AI is poised to radically change the way we work—and that’s not hyperbole. In innovation and creative fields especially, it’s already accelerating processes that used to take months and cost hundreds of thousands of dollars. Analyzing massive datasets? Done in seconds. Generating quick consumer feedback through persona simulations? Easy. Boiling down messy inputs into a single, tidy idea? Click of a button.
But the speed and scale that today’s most prevalent AI platforms, Large Language Model systems (LLMs), bring also reveal its biggest limitation: it’s only as good as the patterns it can recognize. By design, this type of AI is great at the average. It surfaces what already exists. It predicts what’s most likely. The models do not form abstractions, understand causality, build models of time, intent, or environment. They are excellent at pattern-matching, yes, but because they are looking at what is most likely, they also propagate bias and sameness. At its core, LLMs are prediction engines often delivering something proficient—but rarely something provocative.
So while it might hand you neat consumer insights, or say that wellness products are trending, it won’t dig for the deeper why behind that – and importantly, it won’t point you toward reasons that live outside of the current logical frame of reference. Yes, sales may be up because of a new influencer strategy or product release. AI can trace those paths. But it won’t catch the deeper, more human reasons: that people bought into wellness because the world feels unwell, and they’re desperate to feel some sense of control.
This is the difference between knowing what people do and understanding what they feel. And here’s where AI falls short because the deepest insights often live in contradictions and discomfort, in things people don’t say or can’t articulate clearly. A data set might show fewer doctor visits, and when you ask AI it might tell you it’s because of cost or inconvenience. But only talking to people, with empathy and patience, will reveal that some aren’t going because they’re terrified of the diagnosis, or because their doctor doesn’t truly understand them.
AI can’t read between the lines of a conversation.
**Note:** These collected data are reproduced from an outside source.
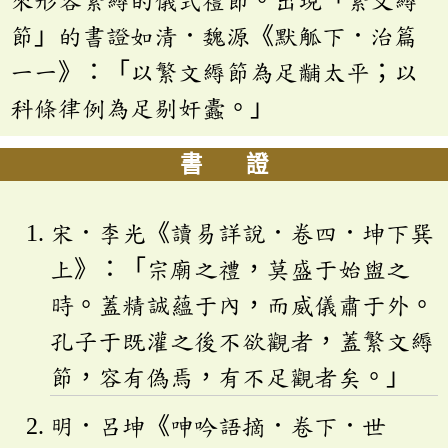
節」的書證如清．魏源《默觚下．治篇
一一》：「以繁文縟節為足黼太平；以
科條律例為足剔奸蠹。」
書 證
宋．李光《讀易詳說．卷四．坤下巽
上》：「宗廟之禮，莫盛于始盥之
時。蓋精誠蘊于內，而威儀肅于外。
孔子于既灌之後不欲觀者，蓋繁文縟
節，容有偽焉，有不足觀者矣。」
明．呂坤《呻吟語摘．卷下．世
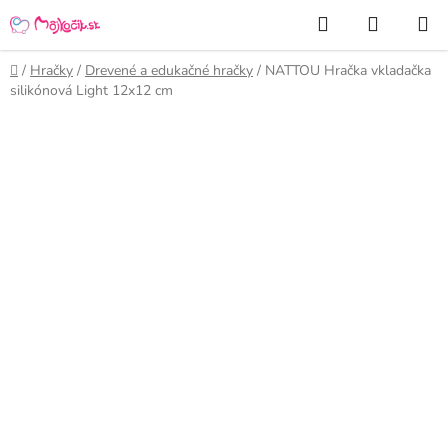
Prejsť
Hľadať
NÁKUP
na
KOŠÍK
obsah
Domov
/
Hračky
/
Drevené a edukačné hračky
/
NATTOU Hračka vkladačka
silikónová Light 12x12 cm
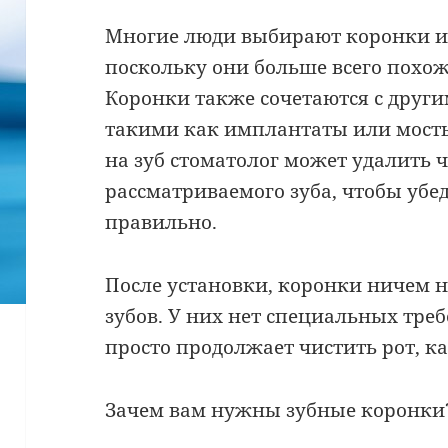
Многие люди выбирают коронки и
поскольку они больше всего похож
Коронки также сочетаются с друг
такими как имплантаты или мосты
на зуб стоматолог может удалить ч
рассматриваемого зуба, чтобы убед
правильно.
После установки, коронки ничем н
зубов. У них нет специальных треб
просто продолжает чистить рот, к
Зачем вам нужны зубные коронки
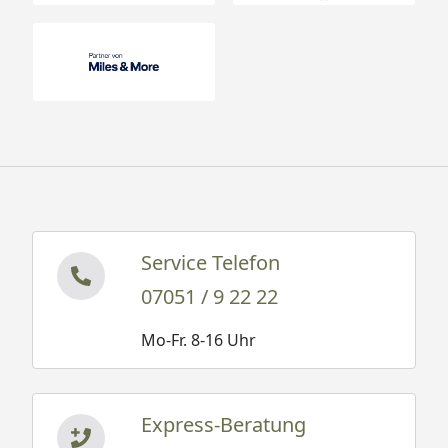
Service Telefon
07051 / 9 22 22
Mo-Fr. 8-16 Uhr
Express-Beratung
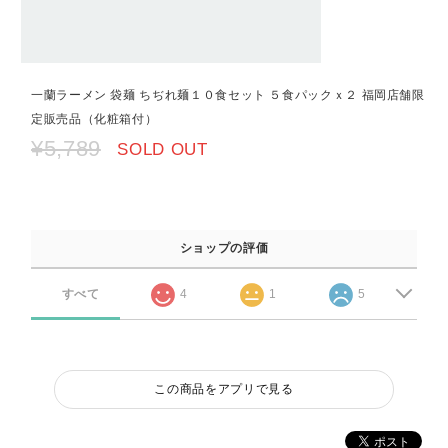
一蘭ラーメン 袋麺 ちぢれ麺１０食セット ５食パックｘ２ 福岡店舗限
定販売品（化粧箱付）
¥5,789
SOLD OUT
ショップの評価
すべて
4
1
5
この商品をアプリで見る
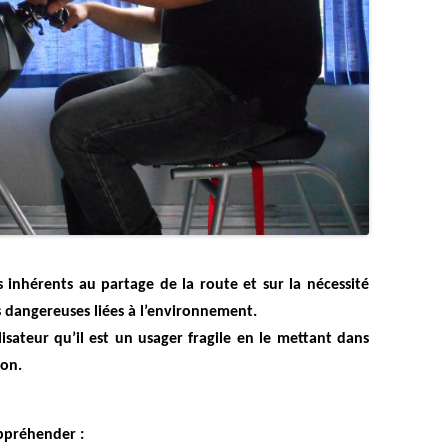
ues inhérents au partage de la route et sur la nécessité
ns dangereuses liées à l’environnement.
lisateur qu’il est un usager fragile en le mettant dans
ion.
ppréhender :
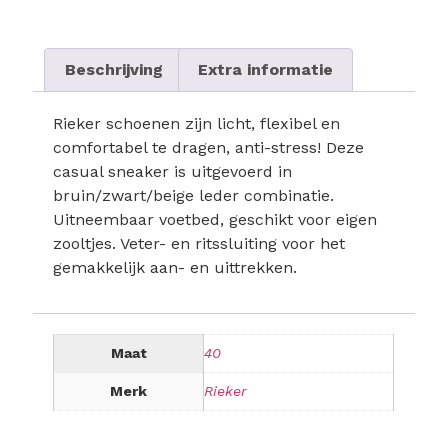
Beschrijving
Extra informatie
Rieker schoenen zijn licht, flexibel en
comfortabel te dragen, anti-stress! Deze
casual sneaker is uitgevoerd in
bruin/zwart/beige leder combinatie.
Uitneembaar voetbed, geschikt voor eigen
zooltjes. Veter- en ritssluiting voor het
gemakkelijk aan- en uittrekken.
Maat
40
Merk
Rieker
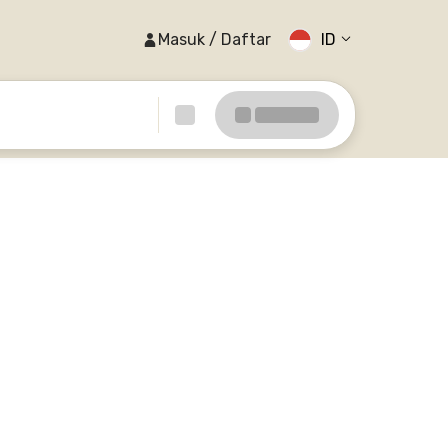
Masuk / Daftar
ID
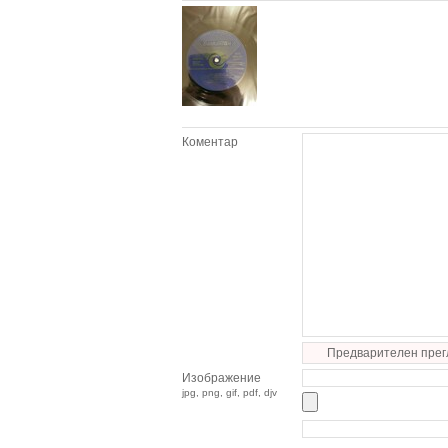
Коментар
Предварителен прег
Изображение
jpg, png, gif, pdf, djv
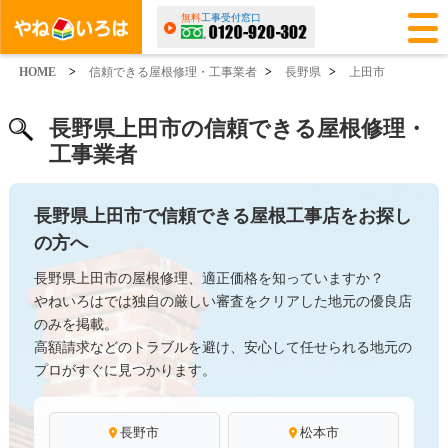
無料
工事受付窓口
HOME
>
信頼できる屋根修理・工事業者
>
長野県
>
上田市
長野県上田市の信頼できる屋根修理・
工事業者
長野県上田市で信頼できる屋根工事店をお探し
の方へ
長野県上田市の屋根修理、適正価格を知っていますか？
やねいろはでは独自の厳しい審査をクリアした地元の優良店
のみを掲載。
高額請求などのトラブルを避け、安心して任せられる地元の
プロがすぐに見つかります。
長野市
松本市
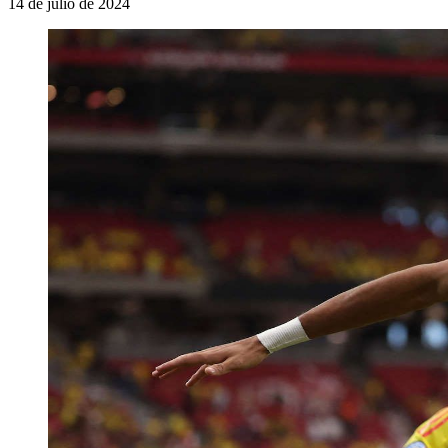
14 de julio de 2024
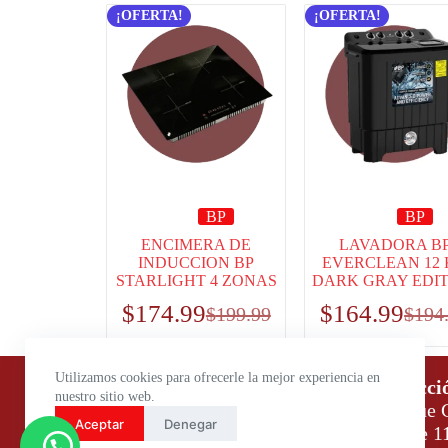
¡OFERTA!
¡OFERTA!
BP
BP
ENCIMERA DE
LAVADORA B
INDUCCION BP
EVERCLEAN 12
STARLIGHT 4 ZONAS
DARK GRAY EDI
$
174.99
$
164.99
$
199.99
$
194
Utilizamos cookies para ofrecerle la mejor experiencia en
Horario de atención:
Direcci
nuestro sitio web.
Lunes a Viernes: 9:00 – 18:00
Parque C
Aceptar
Denegar
Sábados: 9:00 – 14:00
Daule 1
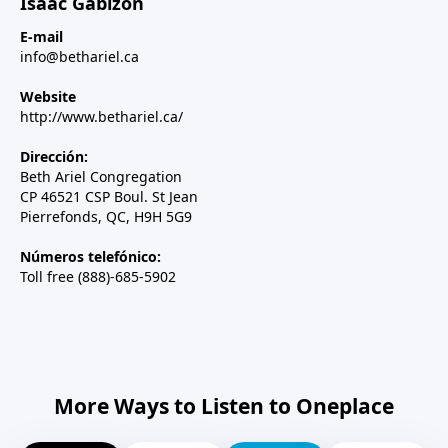
Isaac Gabizon
E-mail
info@bethariel.ca
Website
http://www.bethariel.ca/
Dirección:
Beth Ariel Congregation
CP 46521 CSP Boul. St Jean
Pierrefonds, QC, H9H 5G9
Números telefónico:
Toll free (888)-685-5902
More Ways to Listen to Oneplace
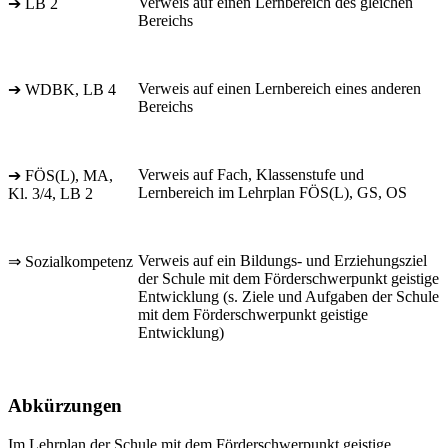
Verweis auf einen Lernbereich des gleichen
➔ LB 2
Bereichs
Verweis auf einen Lernbereich eines anderen
➔ WDBK, LB 4
Bereichs
Verweis auf Fach, Klassenstufe und
➔ FÖS(L), MA,
Lernbereich im Lehrplan FÖS(L), GS, OS
Kl. 3/4, LB 2
Verweis auf ein Bildungs- und Erziehungsziel
⇒ Sozialkompetenz
der Schule mit dem Förderschwerpunkt geistige
Entwicklung (s. Ziele und Aufgaben der Schule
mit dem Förderschwerpunkt geistige
Entwicklung)
Abkürzungen
Im Lehrplan der Schule mit dem Förderschwerpunkt geistige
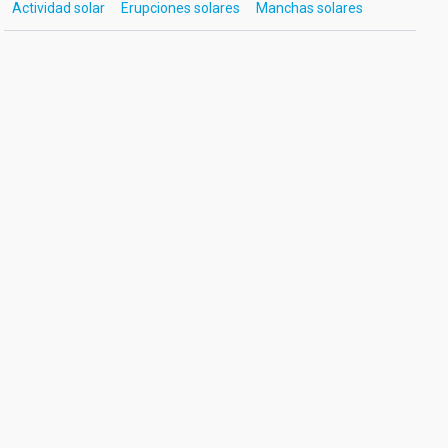
Actividad solar
Erupciones solares
Manchas solares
It can’t catch when someone says “I’m fine” while visibly fidgeting. It won’t notice the say/do gap when someone tells you they’re saving enough for retirement while shaking their head no. These subtle cues, these human contradictions, are the birthplace of real insight. And they require human connection, not just machine learning.
After a decade of helping clients streamline research—faster, cheaper, bigger—I’m now seeing a surprising reversal. In the last six months, more and more clients are coming back asking for ethnographic work. They want to sit in people’s homes. They want to understand what’s happening in their hearts. Not just at the surface level, but underneath it.
And that says something. AI has become a rocket booster for insight collection. But it hasn’t yet cracked insight creation. It can summarize what’s already known, but it can’t tell you what’s hiding in the silence. That’s the domain of humans, of researchers, strategists, creators, and innovators who know how to ask uncomfortable questions, spot the quiet contradictions, and make the connections no algorithm ever could.
Let AI handle speed. Let humans handle nuances
The future isn’t AI versus human insight—it’s AI with human insight. A tool is only as powerful as the hand that wields it. AI can get you there faster, at the current moment, only people can extract the powerful insights and leaps in connection.
It can tell you where to look, but not what to look for. It can point you toward patterns, but it takes a human to spot the tension. The disconnect. The moment of truth buried under ten layers of polite answers.
This is the balance we should be aiming for: using the speed and scale of AI to expand our reach, while doubling down on human ingenuity, emotional intelligence, and lived experience to add meaning. AI can help you move faster, but only people can help you move deeper and with more connection.
Empathy and Emotion as a Competitive Edge
As everyone jumps on the AI bandwagon, speed and efficiency are quickly becoming table stakes. Everyone’s using the same tools. Everyone has access to the same datasets. So what’s going to differentiate your brand? It won’t be scale. It won’t be automation.
Your edge will be human.
It will be how well you understand your audience beyond the algorithm. How deeply you connect, how precisely you empathize, how authentically you show up in the moments that matter. Resonance. Relevance. Trust. Connection. That’s what builds loyalty—and it’s born from insight that’s felt, not scraped.
So yes, AI will keep changing the game. But if you want more than surface level responses, that’s all human.